> [Article]:
* * * * * * * * *

## Self-Adjoint Operators: Monotone Convergence Theorem, Existence of Square Roots

One of the many irons in the fire that is my ongoing mathematical learning is a review of functional analysis motivated by my study of probability theory and stochastic processes. As I’ve mentioned before, I’ve been using the great text by Adam Bobrowski. In his discussion of discrete-time martingales, Bobrowski introduces a convergence theorem for monotone sequences of nonnegative (sometimes called positive semi-definite) operators. I would to like to give an exposition of the theorem, including a full proof. I would then like to give an application of this theorem, proving the existence of nonnegative square root for a nonnegative self-adjoint operator.

We say that a self-adjoint operator $A: \mathbb{H}\rightarrow\mathbb{H}$ is nonnegative if $\langle{Ax,x}\rangle \geq 0$ for all $x\in\mathbb{H}$; we write $A \geq 0$. If $A,B$ are two self-adjoint operators such that $A-B\geq 0$, then we write $A\geq B$.

* * * * * * * * *

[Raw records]
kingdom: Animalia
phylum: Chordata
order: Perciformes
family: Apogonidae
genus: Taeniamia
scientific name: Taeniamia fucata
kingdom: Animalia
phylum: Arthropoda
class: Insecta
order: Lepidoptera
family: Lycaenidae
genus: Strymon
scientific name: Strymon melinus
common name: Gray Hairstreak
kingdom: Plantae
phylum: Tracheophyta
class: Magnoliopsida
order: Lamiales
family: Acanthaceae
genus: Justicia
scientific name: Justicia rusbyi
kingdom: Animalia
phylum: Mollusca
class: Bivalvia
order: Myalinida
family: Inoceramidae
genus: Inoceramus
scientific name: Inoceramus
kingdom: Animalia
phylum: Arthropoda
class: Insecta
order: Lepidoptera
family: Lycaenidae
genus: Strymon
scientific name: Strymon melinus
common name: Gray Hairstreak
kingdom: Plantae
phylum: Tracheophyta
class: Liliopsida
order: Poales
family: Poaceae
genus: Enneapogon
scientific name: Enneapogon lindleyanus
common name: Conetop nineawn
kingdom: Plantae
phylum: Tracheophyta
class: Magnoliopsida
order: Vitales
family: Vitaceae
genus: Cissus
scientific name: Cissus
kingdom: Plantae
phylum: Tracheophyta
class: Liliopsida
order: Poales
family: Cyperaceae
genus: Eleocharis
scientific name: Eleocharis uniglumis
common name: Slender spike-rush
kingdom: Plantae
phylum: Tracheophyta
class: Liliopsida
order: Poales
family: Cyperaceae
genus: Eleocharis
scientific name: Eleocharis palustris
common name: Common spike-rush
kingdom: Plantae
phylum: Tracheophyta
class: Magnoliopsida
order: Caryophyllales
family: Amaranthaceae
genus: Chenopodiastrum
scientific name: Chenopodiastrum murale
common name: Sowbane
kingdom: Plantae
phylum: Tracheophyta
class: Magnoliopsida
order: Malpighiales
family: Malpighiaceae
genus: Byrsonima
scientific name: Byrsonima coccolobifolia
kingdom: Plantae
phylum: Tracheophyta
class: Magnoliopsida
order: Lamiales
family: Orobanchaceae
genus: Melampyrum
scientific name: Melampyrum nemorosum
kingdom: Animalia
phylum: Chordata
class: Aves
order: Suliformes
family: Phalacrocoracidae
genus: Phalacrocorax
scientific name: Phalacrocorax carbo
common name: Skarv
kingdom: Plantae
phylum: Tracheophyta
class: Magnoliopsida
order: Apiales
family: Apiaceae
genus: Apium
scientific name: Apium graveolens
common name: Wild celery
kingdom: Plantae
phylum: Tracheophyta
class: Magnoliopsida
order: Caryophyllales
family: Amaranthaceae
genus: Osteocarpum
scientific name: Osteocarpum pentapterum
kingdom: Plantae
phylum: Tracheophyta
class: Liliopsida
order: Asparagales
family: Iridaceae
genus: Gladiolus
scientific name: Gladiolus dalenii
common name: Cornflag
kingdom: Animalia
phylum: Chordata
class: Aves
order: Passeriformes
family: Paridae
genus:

* * * * * * * * *

> [Written tasks]:
(a) In the self-adjoint operators article, rewrite the passage from "We say that" up to and including "write $A\geq B$.", replacing "nonnegative" with "positive semi-definite".
(b) According to the self-adjoint operators article, why is its author reviewing functional analysis?
(c) Answer these from the self-adjoint operators article:
(i) Whose text has the author been using?
(ii) In which discussion does that author introduce the convergence theorem for monotone sequences of nonnegative operators?
(iii) For two self-adjoint operators A and B, when does the article write A ≥ B?

> [Final results]:
(a)
We say that a self-adjoint operator $A: \mathbb{H}\rightarrow\mathbb{H}$ is positive semi-definite if $\langle{Ax,x}\rangle \geq 0$ for all $x\in\mathbb{H}$; we write $A \geq 0$. If $A,B$ are two self-adjoint operators such that $A-B\geq 0$, then we write $A\geq B$.

(b) The author's review of functional analysis is motivated by their study of probability theory and stochastic processes.

(c)
(i) Adam Bobrowski's.
(ii) The discussion of discrete-time martingales.
(iii) When A − B ≥ 0, that is, when A − B is nonnegative.